• **YOUR OBJECTIVE**
Please return the listing below word for word, minus its pictures.

======== SUPPLIED DATA ========

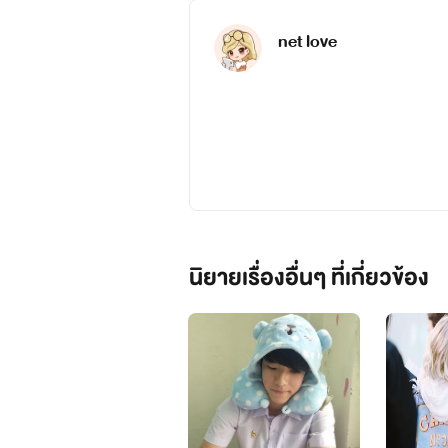
net love
นิยายเรื่องอื่นๆ ที่เกี่ยวข้อง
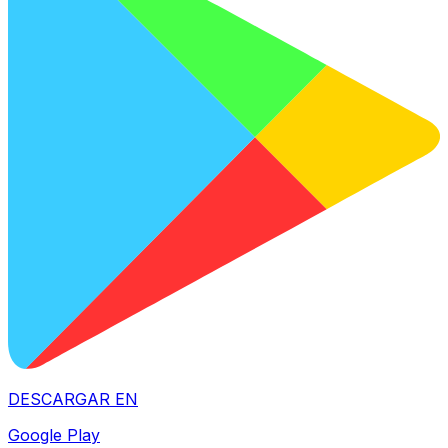
DESCARGAR EN
Google Play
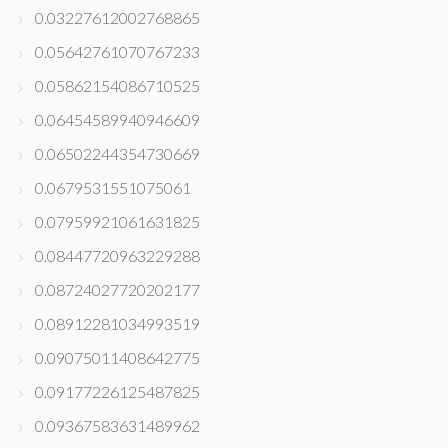
0.03227612002768865
0.05642761070767233
0.05862154086710525
0.06454589940946609
0.06502244354730669
0.0679531551075061
0.07959921061631825
0.08447720963229288
0.08724027720202177
0.08912281034993519
0.09075011408642775
0.09177226125487825
0.09367583631489962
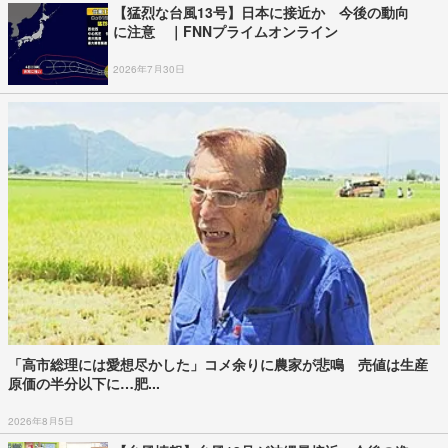
【猛烈な台風13号】日本に接近か 今後の動向
に注意 ｜FNNプライムオンライン
2026年7月30日
「高市総理には愛想尽かした」コメ余りに農家が悲鳴 売値は生産
原価の半分以下に…肥...
2026年8月5日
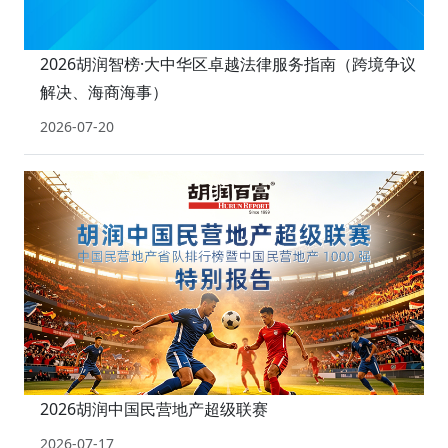
2026胡润智榜·大中华区卓越法律服务指南（跨境争议
解决、海商海事）
2026-07-20
2026胡润中国民营地产超级联赛
2026-07-17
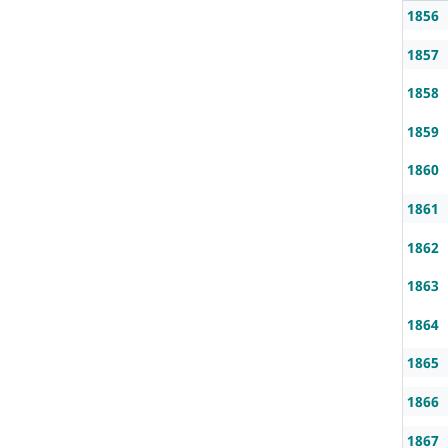
1856
1857
1858
1859
1860
1861
1862
1863
1864
1865
1866
1867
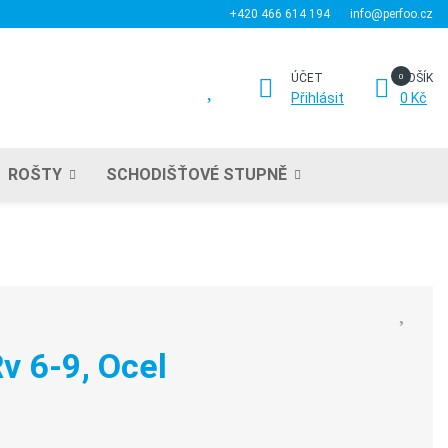
+420 466 614 194
info@perfoo.cz
ÚČET
KOŠÍK
Přihlásit
0 Kč
ROŠTY
SCHODIŠŤOVÉ STUPNĚ
v 6-9, Ocel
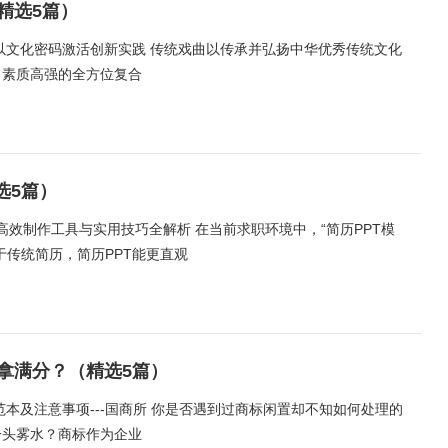
精选5篇）
以文化密码激活创新实践 传统戏曲以传承并弘扬中华优秀传统文化
、素质高强的全方位复合
选5篇）
年高效制作工具与实用技巧全解析 在当前求职环境中，“简历PPT模
于传统简历，简历PPT能更直观
拿满分？（精选5篇）
本及注意事项---国商所 你是否遇到过商标闲置却不知如何处理的
一头雾水？商标作为企业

========

• **EXERCISE RESULT**
net love
นิยายเรื่องอื่นๆ ที่เกี่ยวข้อง
DESCARGAR EN
Google Play
0.03227612002768865
0.05642761070767233
0.05862154086710525
0.06454589940946609
0.06502244354730669
0.0679531551075061
0.07959921061631825
0.08447720963229288
0.08724027720202177
0.08912281034993519
0.09075011408642775
0.09177226125487825
0.09367583631489962
【猛烈な台風13号】日本に接近か 今後の動向
に注意 ｜FNNプライムオンライン
2026年7月30日
「高市総理には愛想尽かした」コメ余りに農家が悲鳴 売値は生産
原価の半分以下に…肥...
2026年8月5日
2026胡润智榜·大中华区卓越法律服务指南（跨境争议
解决、海商海事）
2026-07-20
2026胡润中国民营地产超级联赛
2026-07-17
1856
1857
1858
1859
1860
1861
1862
1863
1864
1865
1866
1867
+420 466 614 194
info@perfoo.cz
ÚČET
KOŠÍK
Přihlásit
0 Kč
ROŠTY
SCHODIŠŤOVÉ STUPNĚ
v 6-9, Ocel
精选5篇）
以文化密码激活创新实践 传统戏曲以传承并弘扬中华优秀传统文化
、素质高强的全方位复合
选5篇）
年高效制作工具与实用技巧全解析 在当前求职环境中，“简历PPT模
于传统简历，简历PPT能更直观
拿满分？（精选5篇）
本及注意事项---国商所 你是否遇到过商标闲置却不知如何处理的
一头雾水？商标作为企业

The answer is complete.